* ASSIGNMENT
Update the lines in every record below by replacing each "Tweet" with "Post", and leave everything else unchanged.

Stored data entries
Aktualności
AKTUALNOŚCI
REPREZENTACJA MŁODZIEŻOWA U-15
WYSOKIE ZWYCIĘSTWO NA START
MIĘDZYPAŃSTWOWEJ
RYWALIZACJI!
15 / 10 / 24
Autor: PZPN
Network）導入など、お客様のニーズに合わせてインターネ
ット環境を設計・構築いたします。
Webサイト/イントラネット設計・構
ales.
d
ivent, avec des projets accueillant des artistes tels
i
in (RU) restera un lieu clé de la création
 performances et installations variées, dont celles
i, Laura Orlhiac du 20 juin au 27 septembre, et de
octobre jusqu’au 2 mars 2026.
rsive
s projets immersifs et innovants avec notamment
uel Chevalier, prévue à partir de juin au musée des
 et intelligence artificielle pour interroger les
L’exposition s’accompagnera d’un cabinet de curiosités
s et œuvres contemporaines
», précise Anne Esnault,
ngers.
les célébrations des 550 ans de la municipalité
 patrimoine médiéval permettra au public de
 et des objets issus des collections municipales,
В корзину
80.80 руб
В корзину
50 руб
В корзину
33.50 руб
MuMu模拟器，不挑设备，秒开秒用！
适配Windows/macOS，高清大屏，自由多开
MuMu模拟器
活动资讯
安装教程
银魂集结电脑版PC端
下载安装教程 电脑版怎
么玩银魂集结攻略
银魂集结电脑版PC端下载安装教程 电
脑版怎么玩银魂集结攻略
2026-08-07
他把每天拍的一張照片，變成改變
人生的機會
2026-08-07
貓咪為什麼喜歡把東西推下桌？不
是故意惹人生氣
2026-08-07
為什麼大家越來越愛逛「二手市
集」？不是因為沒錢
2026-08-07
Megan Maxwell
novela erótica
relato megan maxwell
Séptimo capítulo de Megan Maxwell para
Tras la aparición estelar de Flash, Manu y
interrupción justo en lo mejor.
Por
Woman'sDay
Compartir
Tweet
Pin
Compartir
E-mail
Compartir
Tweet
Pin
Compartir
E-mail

* ANSWER AREA
Aktualności
AKTUALNOŚCI
REPREZENTACJA MŁODZIEŻOWA U-15
WYSOKIE ZWYCIĘSTWO NA START
MIĘDZYPAŃSTWOWEJ
RYWALIZACJI!
15 / 10 / 24
Autor: PZPN
Network）導入など、お客様のニーズに合わせてインターネ
ット環境を設計・構築いたします。
Webサイト/イントラネット設計・構
ales.
d
ivent, avec des projets accueillant des artistes tels
i
in (RU) restera un lieu clé de la création
 performances et installations variées, dont celles
i, Laura Orlhiac du 20 juin au 27 septembre, et de
octobre jusqu’au 2 mars 2026.
rsive
s projets immersifs et innovants avec notamment
uel Chevalier, prévue à partir de juin au musée des
 et intelligence artificielle pour interroger les
L’exposition s’accompagnera d’un cabinet de curiosités
s et œuvres contemporaines
», précise Anne Esnault,
ngers.
les célébrations des 550 ans de la municipalité
 patrimoine médiéval permettra au public de
 et des objets issus des collections municipales,
В корзину
80.80 руб
В корзину
50 руб
В корзину
33.50 руб
MuMu模拟器，不挑设备，秒开秒用！
适配Windows/macOS，高清大屏，自由多开
MuMu模拟器
活动资讯
安装教程
银魂集结电脑版PC端
下载安装教程 电脑版怎
么玩银魂集结攻略
银魂集结电脑版PC端下载安装教程 电
脑版怎么玩银魂集结攻略
2026-08-07
他把每天拍的一張照片，變成改變
人生的機會
2026-08-07
貓咪為什麼喜歡把東西推下桌？不
是故意惹人生氣
2026-08-07
為什麼大家越來越愛逛「二手市
集」？不是因為沒錢
2026-08-07
Megan Maxwell
novela erótica
relato megan maxwell
Séptimo capítulo de Megan Maxwell para
Tras la aparición estelar de Flash, Manu y
interrupción justo en lo mejor.
Por
Woman'sDay
Compartir
Post
Pin
Compartir
E-mail
Compartir
Post
Pin
Compartir
E-mail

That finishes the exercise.